------ Text ------

As appealing and compelling as such readings are, they fail to consider the following questions: Why is it that Nietzsche has to see “life as literature” at all, and could it be that Nietzsche instead had fought himself through to a higher position, one that sees “life as life”—in all its tragedy, terror, randomness and complexity? Rather, postmodern readings diminish his deeper awareness of reality, informed by his ten-year science-based explorations into man and nature, and relegate Nietzsche into a forlorn figure whose only “stage” is his literary imagination and main motive his literary ambition. Not only does this reinforce the unchallenged supremacy of the scientific ethos in our age, i.e., that the only domain of “truth” can be scientific truth and the rest can only be literary fictions, but it fails to fathom the radical nature of his insights and to do justice to his final position, which was not only a literary triumph, but a spiritual one as well. Of course, this means we will need to take Nietzsche’s pronouncements (even at their most extreme and unsettling) seriously; but it doesnt mean that the latter can’t also be parodic, hyperbolic, self-deprecating and satiric, as More suggests. For that, in fact, is Nietzsche’s Dionysian stance, post-Zarathustra: a person who—with newly-attained, affirmative wisdom—can play with great matters: “I do not know any other way of handling great tasks than as play: as a sign of greatness this is an essential presupposition” (EH Clever 10). This does not mean that those matters are reduced to literary contrivances; no, it means that they are real, existent, and truly of this world—but that Nietzsche’s deeper awareness of them allows him to treat them with a superior, übermenschlich form of humanity that acknowledges their historical power but not their power over him: “[H]ow Zarathustra descends and says the most gracious things [das Gütigste] to everybody! How gently he handles even his adversaries, the priests, and suffers with them and from them! At every moment here, humanity has been overcome, the idea of ‘overman’ has become the highest reality” (EH Zarathustra 6) (emphasis mine). Surely, the Nietzsche of Ecce Homo might be disturbing, frightening, and, for some, in need of explanation or justification; but it is a Nietzsche that has entered history, not only literature, with consequences not yet foreseen.

------ Recorded information ------

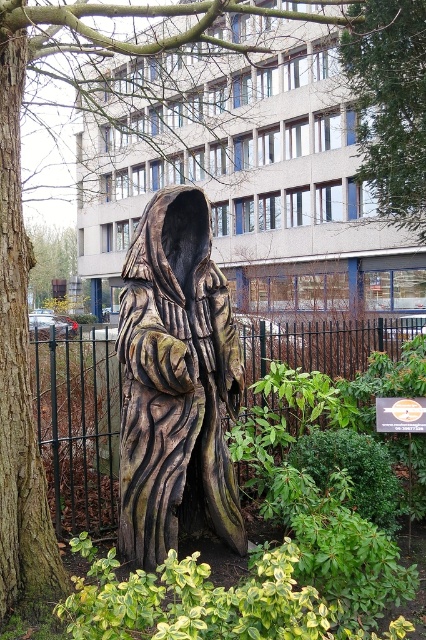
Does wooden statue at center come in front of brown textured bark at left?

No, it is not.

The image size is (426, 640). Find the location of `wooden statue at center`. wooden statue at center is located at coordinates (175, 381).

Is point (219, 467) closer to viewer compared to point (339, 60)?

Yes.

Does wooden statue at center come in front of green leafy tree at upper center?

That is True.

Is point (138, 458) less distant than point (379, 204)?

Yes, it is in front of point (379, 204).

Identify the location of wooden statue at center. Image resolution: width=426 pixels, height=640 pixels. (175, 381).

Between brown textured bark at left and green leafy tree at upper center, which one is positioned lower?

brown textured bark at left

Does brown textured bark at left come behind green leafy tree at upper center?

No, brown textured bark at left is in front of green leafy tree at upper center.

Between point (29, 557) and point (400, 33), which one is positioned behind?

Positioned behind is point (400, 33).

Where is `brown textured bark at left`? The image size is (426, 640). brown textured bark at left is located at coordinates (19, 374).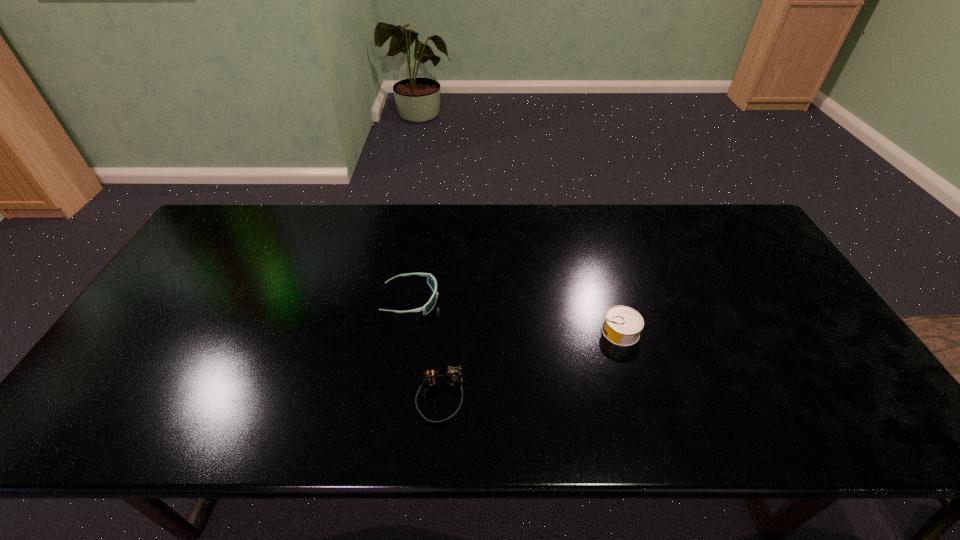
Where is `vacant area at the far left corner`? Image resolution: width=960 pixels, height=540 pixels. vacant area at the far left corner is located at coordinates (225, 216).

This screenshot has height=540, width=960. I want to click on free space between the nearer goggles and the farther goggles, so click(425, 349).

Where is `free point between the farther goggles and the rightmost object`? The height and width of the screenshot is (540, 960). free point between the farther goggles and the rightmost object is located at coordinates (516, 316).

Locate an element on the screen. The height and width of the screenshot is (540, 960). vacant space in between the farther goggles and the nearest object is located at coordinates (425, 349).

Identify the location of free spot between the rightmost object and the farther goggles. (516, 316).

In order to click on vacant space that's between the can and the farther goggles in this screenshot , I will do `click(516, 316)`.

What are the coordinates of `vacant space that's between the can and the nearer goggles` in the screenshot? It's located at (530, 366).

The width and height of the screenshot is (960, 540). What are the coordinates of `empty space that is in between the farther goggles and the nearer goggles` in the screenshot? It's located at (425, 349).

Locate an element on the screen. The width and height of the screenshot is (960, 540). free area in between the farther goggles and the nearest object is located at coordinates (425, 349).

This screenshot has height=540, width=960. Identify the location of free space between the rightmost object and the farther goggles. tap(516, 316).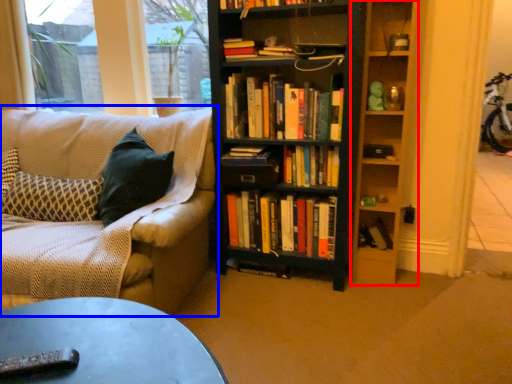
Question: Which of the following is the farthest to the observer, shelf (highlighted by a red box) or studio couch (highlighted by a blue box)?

------

• What to do:
1. In the passage on Nietzsche, how long did his science-based explorations into man and nature last?
2. Continue the passage on Nietzsche from its last sentence.
The listing isn't needed here.

• Outputs in order:
1. Ten years.

2.
My qualification should not detract from More’s excellent monograph. I have already indicated its numerous merits. As an incisive study of a difficult and often misunderstood late text, it is a work that should be read, and it will greatly enhance our understanding of Nietzsche’s literary ambitions and his rich arsenal of stylistic devices. But we should be willing to take Nietzsche at his word in Ecce Homo; he should remain an uncomfortable “read” if we are to plumb to the depths of his provocative insights. This study will be a good first step in that direction.

Books mentioned:

—Conway, Daniel. “Nietzsche’s Doppelgänger: Affirmation and Resentment in Ecce Homo.” In K. Ansell-Pearson (ed.), The Fate of the New Nietzsche. Brookfield, VT: Avebury, 1993. 55-78.

—Bakhtin, Mikhail. Problems of Dostoyevskys Poetics, ed. and trans. Caryl Emerson. Minneapolis: University of Minnesota Press, 1984.

—Derrida, Jacques. “Otobiographies. The Teaching of Friedrich Nietzsche and the Politics of the Proper Name.” In Harold Bloom (ed.), Friedrich Nietzsche: Modern Critical Views. New York: Chelsea House, 1987. 105-34.

—Frye, Northrop. Anatomy of Criticism. Four Essays. New York: Athenaeum, 1967.

—Kofman, Sarah. “Explosion I: Of Nietzsche’s Ecce Homo,” trans. Duncan Large. In Daniel W. Conway (ed.), Nietzsche: Critical Assessments. London: Routledge, 1998. 218-41.

—Nehamas, Alexander. Nietzsche: Life as Literature. Cambridge, MA: Harvard University Press, 1985.